[Opening Reading passage section]

[SB] Sabbath Blessing
Molly Wolf
lupa at kos.net
Sat Oct 16 16:34:30 GMT 2004
The Darkness
I keep wanting to write about the glories of High Autumn, but the weather
won't let me.
It's overcast out, so dark that I need the lamp on, even though it's late
morning. It's a disquieting sort of overcast too, with a sharp, strong wind
that gives the outflying geese a thorough workout, down by the water's
edge. If it were a quiet, still sort of overcast, maybe a little misty, the
newly-turned leaves might be only the richer in colour -- that happens
sometimes. But this is different. It's edgy, anxious-making weather, the
sort that finds you picking things up and putting them down again and
walking from room to room, not quite able to remember what it was you were
looking for. It's weather that points forward into all the roughnesses of
winter instead of holding you still in this moment of beauty, and I am not
happy about it.
I don't know what to do about it, either. Weather isn't something a person
has any choice about, after all. With weather, it's pretty much "thy will,
not mine, be done". I think of what weather has been up to in the last few
weeks in Haiti, Grenada, Florida and the rest of the Caribbean and I kick
myself sharply for unwarranted self-pity. The worst storm I ever went
through -- the Great Ice Storm of '98 -- had nothing on the string of big
ones that battered those places. My job ought to be to stop wanting sun and
to sit with those who still picking up the pieces, and will be for a long,
discouraging time.
But is it really the weather, or is it something else? Usually I'm pretty
good at accepting the weather on its own terms, whatever they are; you have
to do that in Canada or you'll find yourself permanently frustrated. I can
usually poke around the landscape without anxiety or judgment, looking for
whatever beauty there is on offer -- and there always is some, if you look
carefully.
Prodding around the back of my soul, looking for the spiritual equivalent
of a big cavity, I find that it's not really the low electromagnetic light
levels that are getting to me; it's the low ethical light levels. It's the
sheer nastiness of the American election, the war in Iraq, the conflict in
the Middle East, the human disaster in the Sudan. The world is being Like
That these days, and a person can't miss that unless she stands here with
her eyes tight shut, something I decline to do.

[Closing Reading passage section]

### [Exercise goal]
Continue the essay on the dark autumn weather, picking up after its final sentence.

[Opening Data section section]

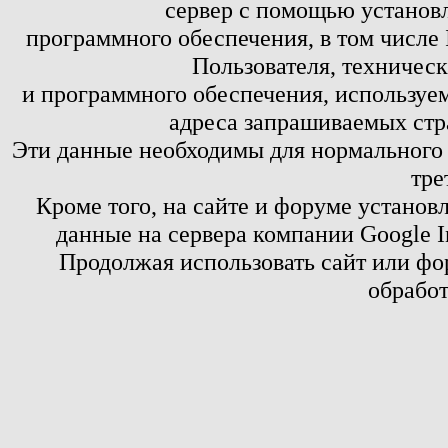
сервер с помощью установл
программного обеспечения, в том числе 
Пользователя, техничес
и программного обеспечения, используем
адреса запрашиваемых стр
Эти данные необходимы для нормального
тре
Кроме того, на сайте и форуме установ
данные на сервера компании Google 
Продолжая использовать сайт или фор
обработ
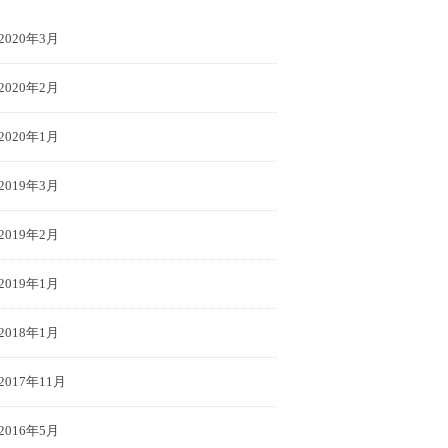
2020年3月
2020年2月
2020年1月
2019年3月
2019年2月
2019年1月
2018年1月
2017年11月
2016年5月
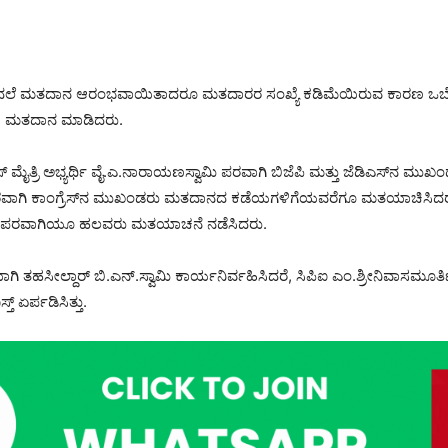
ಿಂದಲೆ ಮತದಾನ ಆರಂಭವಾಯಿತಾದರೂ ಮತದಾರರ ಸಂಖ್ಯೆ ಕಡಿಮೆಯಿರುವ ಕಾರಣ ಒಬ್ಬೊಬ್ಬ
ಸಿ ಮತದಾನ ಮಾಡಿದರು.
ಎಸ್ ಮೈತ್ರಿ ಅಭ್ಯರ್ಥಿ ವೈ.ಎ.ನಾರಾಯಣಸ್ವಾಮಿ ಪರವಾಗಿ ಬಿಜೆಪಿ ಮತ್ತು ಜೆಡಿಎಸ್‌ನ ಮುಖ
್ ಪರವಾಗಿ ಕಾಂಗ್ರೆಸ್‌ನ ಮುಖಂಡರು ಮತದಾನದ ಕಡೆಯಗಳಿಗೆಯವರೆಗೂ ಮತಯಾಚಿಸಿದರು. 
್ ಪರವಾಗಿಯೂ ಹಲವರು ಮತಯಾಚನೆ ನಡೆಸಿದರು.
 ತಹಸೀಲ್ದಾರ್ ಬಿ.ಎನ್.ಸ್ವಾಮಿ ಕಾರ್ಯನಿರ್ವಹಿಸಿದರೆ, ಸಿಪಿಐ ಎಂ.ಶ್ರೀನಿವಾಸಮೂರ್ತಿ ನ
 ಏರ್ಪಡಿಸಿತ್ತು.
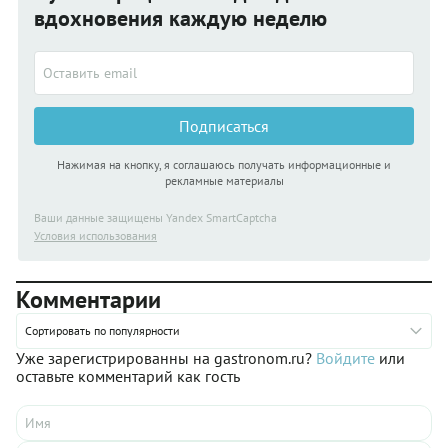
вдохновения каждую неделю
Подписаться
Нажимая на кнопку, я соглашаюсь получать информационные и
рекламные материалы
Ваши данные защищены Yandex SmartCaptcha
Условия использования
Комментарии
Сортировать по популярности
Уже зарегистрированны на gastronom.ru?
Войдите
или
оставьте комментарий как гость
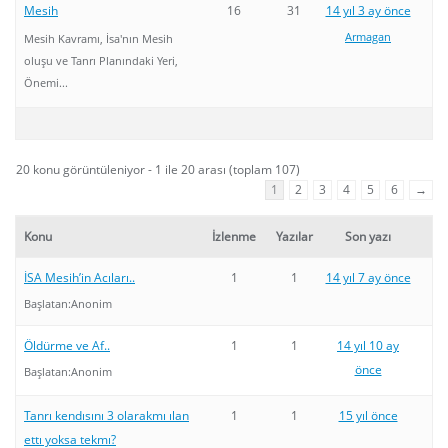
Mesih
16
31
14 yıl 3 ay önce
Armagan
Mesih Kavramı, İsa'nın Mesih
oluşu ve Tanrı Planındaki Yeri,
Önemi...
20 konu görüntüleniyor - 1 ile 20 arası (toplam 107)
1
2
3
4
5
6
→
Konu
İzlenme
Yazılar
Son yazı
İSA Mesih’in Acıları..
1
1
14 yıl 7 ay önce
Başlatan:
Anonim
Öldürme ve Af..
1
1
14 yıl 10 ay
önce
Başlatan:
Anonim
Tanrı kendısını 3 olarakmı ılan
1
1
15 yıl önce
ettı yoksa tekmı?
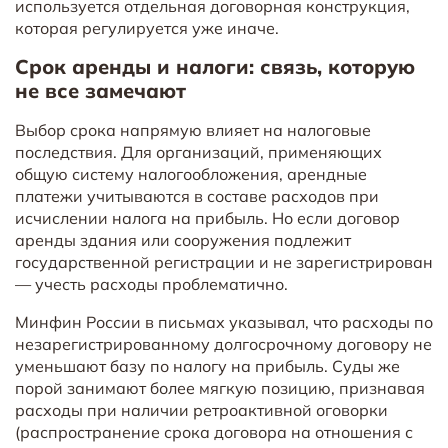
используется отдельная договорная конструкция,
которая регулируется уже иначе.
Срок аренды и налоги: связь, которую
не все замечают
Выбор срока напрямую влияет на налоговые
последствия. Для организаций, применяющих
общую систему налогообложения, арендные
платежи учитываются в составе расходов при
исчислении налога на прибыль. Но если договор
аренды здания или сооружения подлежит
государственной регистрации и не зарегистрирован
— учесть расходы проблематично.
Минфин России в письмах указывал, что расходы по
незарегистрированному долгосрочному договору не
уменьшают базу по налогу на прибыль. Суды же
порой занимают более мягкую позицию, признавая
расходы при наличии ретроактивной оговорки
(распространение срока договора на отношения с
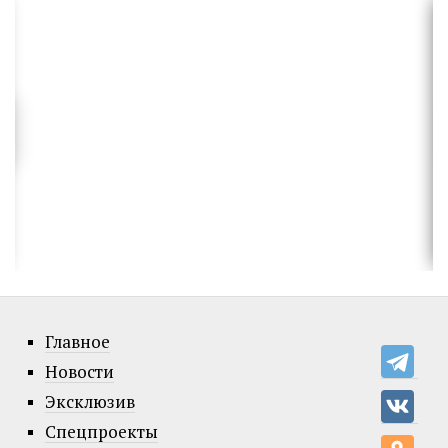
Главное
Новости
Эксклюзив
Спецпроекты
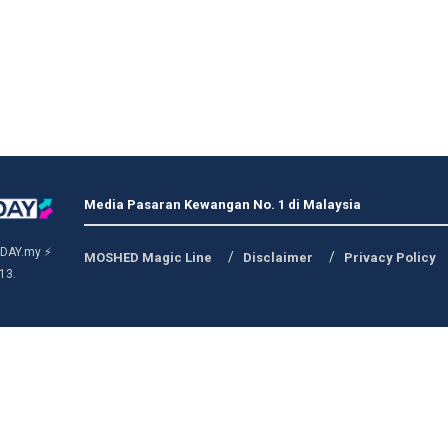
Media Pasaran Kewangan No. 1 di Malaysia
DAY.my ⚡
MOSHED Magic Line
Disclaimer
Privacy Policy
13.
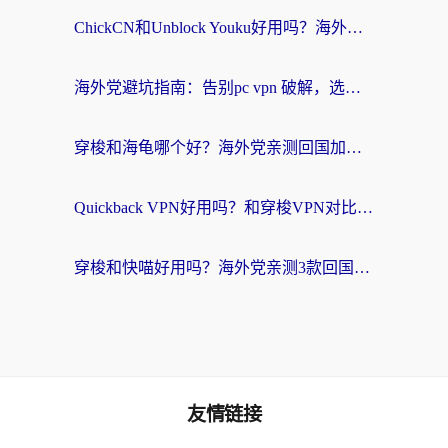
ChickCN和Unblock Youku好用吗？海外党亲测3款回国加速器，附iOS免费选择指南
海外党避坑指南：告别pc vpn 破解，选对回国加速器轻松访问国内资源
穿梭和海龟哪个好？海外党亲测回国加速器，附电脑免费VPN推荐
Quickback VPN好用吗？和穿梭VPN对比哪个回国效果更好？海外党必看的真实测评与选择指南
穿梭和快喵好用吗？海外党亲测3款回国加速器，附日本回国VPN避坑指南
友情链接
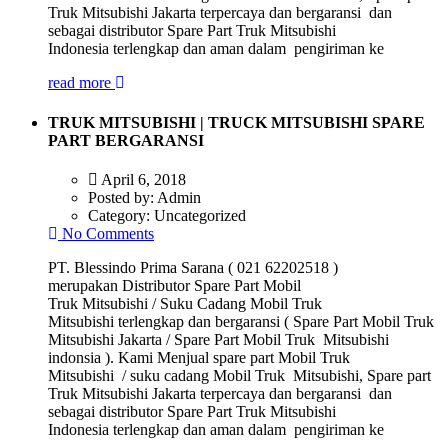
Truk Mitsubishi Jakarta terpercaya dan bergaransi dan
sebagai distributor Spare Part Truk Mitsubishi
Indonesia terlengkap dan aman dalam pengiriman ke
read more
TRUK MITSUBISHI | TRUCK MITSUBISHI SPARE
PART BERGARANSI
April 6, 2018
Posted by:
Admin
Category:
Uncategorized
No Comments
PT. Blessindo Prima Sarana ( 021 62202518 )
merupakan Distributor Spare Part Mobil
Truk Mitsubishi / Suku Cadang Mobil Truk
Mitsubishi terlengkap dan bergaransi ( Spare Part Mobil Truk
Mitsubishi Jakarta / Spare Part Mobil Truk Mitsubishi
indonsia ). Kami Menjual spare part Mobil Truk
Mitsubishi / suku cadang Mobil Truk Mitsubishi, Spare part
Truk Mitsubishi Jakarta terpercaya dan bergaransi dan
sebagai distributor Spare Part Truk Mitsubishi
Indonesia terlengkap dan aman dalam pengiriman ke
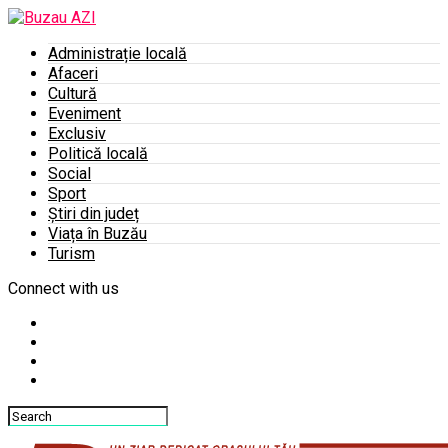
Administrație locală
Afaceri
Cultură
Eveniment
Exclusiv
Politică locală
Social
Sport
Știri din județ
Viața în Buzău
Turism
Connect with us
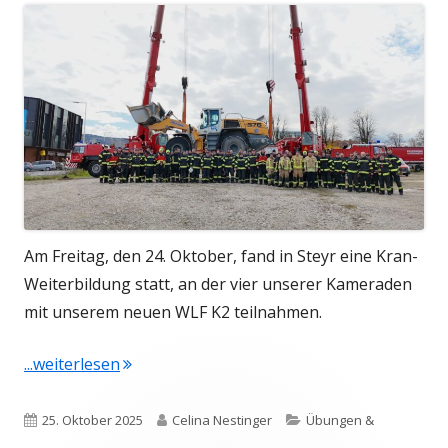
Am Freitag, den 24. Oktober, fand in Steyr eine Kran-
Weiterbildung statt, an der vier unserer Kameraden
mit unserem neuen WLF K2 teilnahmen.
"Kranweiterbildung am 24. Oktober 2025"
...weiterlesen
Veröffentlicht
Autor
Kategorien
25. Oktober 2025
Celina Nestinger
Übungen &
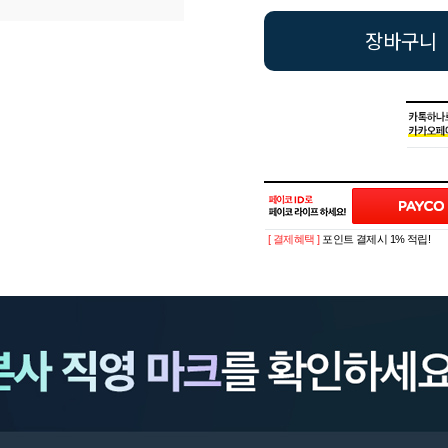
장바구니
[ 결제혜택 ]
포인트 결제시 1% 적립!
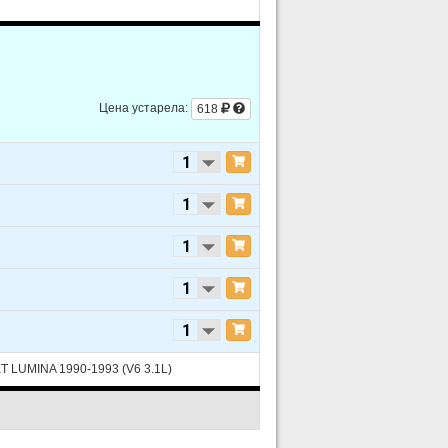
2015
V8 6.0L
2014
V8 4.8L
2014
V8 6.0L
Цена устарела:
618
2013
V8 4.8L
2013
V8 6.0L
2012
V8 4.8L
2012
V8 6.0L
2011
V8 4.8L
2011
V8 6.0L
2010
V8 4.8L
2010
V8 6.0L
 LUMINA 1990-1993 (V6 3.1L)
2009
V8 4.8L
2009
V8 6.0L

[Closing Data section section]

### [Output]
It's particularly discouraging because so much of the violence and malice,
the revenge-seeking and the power-grubbing, the dishonesty and the economic
exploitation, the torture and the violation, is being carried out by people
who are extremely loud about their religious fervour. This behaviour
discredits religion terribly in the eyes of onlookers -- especially the
young, who have a clarity about 2 + 2 that we sometimes fail to see that
we've lost -- but that doesn't seem to matter to the perpetrators.
It makes it hard for those of us who are in the God-proclaiming business
(Christian, Muslim or Jewish) to get on with our jobs, because we have to
stop and clear the wreckage left by those who use God's name to further
agendas that are anything but Godly. I meet the eyes of Islamic people in
my town and we both smile in comforting, mutually understanding
embarrassment; each of us has to live with the idiots of his or her
religious persuasion. They can no more stop Islamic militants than I can
stop the Religious Right, but we all get to live with that "walks with
fanatics" label pinned to our lapels. It's extremely frustrating.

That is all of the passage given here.